Clearing of the 5.3-acre site surrounding 253 High St., former headquarters to the city’s board of education, is well under way and remaining bids are being collected from firms eager to supply materials and services for the two-year project.
The good news, Perez said, is that bid prices for construction materials and services have fallen with the economy, providing the city with a better-than-expected bang for its construction dollar.
That may provide some solace to city taxpayers, who in 2000 approved spending $40 million to build what at that time was the plan for a new police station.
Later, after the city charter was changed to allow the city council to approve bonding for such capital-building projects, the panel allocated more funds to cover a much larger Hartford Public Safety complex. The increase also accounted for inflation of materials and labor costs, city officials said.
“We’re real comfortable we will come in under the $70 million we have budgeted,’’ Perez said.
To preserve the complex’s continuity with the architecture of the Clay-Arsenal neighborhood, the brick-and-masonry shell of the former Second North District School will be incorporated into a 51,500-square-foot building and a companion 102,000-square-foot structure. A 49,329-square-foot, two-level parking garage also will be built.
Gilbane Inc., of Providence, R.I., is the construction manager for the project designed by Hartford-based JCJ Architecture (formerly Jeter Jepsen & Cook). The entire complex, scheduled to open in summer 2011, will consolidate about 525 police and fire personnel there, Perez said.

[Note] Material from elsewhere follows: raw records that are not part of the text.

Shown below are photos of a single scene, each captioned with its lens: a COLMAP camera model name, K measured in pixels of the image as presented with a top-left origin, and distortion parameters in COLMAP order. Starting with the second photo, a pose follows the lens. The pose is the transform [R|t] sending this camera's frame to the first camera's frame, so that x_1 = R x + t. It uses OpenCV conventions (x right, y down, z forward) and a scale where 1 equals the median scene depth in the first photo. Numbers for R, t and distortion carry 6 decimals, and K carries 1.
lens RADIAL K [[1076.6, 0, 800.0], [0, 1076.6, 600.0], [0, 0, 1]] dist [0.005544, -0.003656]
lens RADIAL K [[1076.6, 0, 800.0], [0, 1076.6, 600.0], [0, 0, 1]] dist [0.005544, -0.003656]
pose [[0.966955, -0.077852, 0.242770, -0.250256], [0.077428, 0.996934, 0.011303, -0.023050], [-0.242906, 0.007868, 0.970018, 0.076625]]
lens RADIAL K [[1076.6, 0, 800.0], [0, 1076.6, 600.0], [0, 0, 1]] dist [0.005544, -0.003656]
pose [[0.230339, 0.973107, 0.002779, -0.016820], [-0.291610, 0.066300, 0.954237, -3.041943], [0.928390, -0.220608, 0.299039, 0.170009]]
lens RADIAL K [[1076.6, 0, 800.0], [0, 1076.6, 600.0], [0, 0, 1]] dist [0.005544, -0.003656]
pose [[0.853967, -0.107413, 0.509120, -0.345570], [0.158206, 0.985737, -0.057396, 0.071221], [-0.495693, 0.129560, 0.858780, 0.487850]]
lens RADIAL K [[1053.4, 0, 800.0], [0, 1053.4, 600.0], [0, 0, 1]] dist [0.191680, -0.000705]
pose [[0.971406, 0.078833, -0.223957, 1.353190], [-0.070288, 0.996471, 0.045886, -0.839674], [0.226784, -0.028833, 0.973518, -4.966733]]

Presently, police headquarters occupies outdated, cramped space next to the city’s public works department on Jennings Road, in the shadow of a now-closed landfill. The city’s fire academy also is on Jennings Road, while fire headquarters occupies the downtown firehouse at the corner of Pearl and Ann Uccello streets.
“This is a home run on a couple of fronts,’’ Perez said.
Moving police closer to the heart of the city will speed emergency response times throughout, plus extend a measure of security that may entice further commercial development of the North End-Albany Avenue corridor, the mayor said.
In addition, having all public safety operations under a single roof renders the complex suitable as a regional homeland security center, qualifying it for state and federal dollars, Perez said.
With help from U.S. Sens. Chris Dodd and Joe Lieberman and U.S. Rep. John Larsen, of East Hartford, the public safety complex was designated a “shovel-ready’’ project under the federal stimulus program, the mayor said. The city has received $4.3 million in grants toward construction and outfitting the facility.
An estimated 800 workers will be involved in the complex’s construction — about half of whom will be minorities, Perez said. Overall, 28 percent of the workers on the building job will be city residents. The city also requires that 20 percent of the project involve minority- and women-owned vendors.
Fairfield space leased
Two tenants have signed for a combined 4,400 square feet at 2150 Post Road in Fairfield.Tourmalet Advisors leased 2,717 square feet and Moneco Financial Advisors is occupying 2,720 square feet.